Where We Go From Here
So what to do about all this? That's hard to say, in part because we don't know how big a current problem any of it poses. As noted in Mapping the Cyberbiosecurity Enterprise, "Information about private sector infrastructure vulnerabilities or data breaches is protected from public release by the Protected Critical Infrastructure Information (PCII) Program," if the privateers share the information with the government. "Government sector vulnerabilities or data breaches," meanwhile, "are rarely shared with the public."
"What I think is encouraging right now is the fact that we're even having this discussion."
The regulations that could rein in problems aren't as robust as many would like them to be, and much good behavior is technically voluntary — although guidelines and best practices do exist from organizations like the International Gene Synthesis Consortium and the National Institute of Standards and Technology.

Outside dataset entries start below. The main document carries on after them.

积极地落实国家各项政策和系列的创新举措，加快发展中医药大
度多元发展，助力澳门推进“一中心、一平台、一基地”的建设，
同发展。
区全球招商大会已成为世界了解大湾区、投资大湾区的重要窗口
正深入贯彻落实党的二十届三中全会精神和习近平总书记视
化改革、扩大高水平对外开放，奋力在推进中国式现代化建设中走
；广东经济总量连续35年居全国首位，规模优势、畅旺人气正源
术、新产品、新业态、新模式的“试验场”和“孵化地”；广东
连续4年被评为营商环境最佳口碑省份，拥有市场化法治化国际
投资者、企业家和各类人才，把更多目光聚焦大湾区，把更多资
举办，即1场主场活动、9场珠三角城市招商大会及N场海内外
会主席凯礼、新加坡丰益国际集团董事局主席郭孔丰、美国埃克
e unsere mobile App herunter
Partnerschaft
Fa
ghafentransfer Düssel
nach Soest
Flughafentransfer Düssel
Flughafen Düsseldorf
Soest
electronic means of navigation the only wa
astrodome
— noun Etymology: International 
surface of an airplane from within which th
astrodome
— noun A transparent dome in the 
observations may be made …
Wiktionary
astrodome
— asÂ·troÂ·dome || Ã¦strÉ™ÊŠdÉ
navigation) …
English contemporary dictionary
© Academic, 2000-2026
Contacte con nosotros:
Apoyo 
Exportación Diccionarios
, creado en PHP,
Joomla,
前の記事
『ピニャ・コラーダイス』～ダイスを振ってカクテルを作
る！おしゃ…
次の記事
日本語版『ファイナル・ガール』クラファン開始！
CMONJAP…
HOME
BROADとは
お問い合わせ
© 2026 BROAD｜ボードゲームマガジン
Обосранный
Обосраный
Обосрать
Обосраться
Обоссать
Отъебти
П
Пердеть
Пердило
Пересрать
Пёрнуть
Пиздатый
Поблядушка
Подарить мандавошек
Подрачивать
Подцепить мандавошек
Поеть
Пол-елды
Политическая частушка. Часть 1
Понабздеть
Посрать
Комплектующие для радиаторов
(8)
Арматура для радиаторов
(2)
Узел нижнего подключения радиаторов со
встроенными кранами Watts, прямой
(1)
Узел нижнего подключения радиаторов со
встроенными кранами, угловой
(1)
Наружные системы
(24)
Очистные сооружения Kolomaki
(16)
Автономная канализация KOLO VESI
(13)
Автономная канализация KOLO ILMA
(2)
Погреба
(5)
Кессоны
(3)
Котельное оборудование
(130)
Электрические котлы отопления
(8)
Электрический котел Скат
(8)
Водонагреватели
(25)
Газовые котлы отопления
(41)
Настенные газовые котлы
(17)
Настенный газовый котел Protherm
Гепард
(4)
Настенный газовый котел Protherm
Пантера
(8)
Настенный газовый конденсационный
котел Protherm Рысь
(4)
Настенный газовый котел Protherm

Rao thinks it would be smart if grant-giving agencies like the National Institutes of Health and the National Science Foundation required any scientists who took their money to work with manufacturing companies that screen sequences. But he also still thinks we're on our way to being ahead of the curve, in terms of preventing print-your-own bioproblems: "What I think is encouraging right now is the fact that we're even having this discussion," says Rao.
Peccoud, for his part, has worked to keep such conversations going, including by doing training for the FBI and planning a workshop for students in which they imagine and work to guard against the malicious use of their research. But actually, Peccoud believes that human error, flawed lab processes, and mislabeled samples might be bigger threats than the outside ones. "Way too often, I think that people think of security as, 'Oh, there is a bad guy going after me,' and the main thing you should be worried about is yourself and errors," he says.
Murch thinks we're only at the beginning of understanding where our weak points are, and how many times they've been bruised. Decreasing those contusions, though, won't just take more secure systems. "The answer won't be technical only," he says. It'll be social, political, policy-related, and economic — a cultural revolution all its own.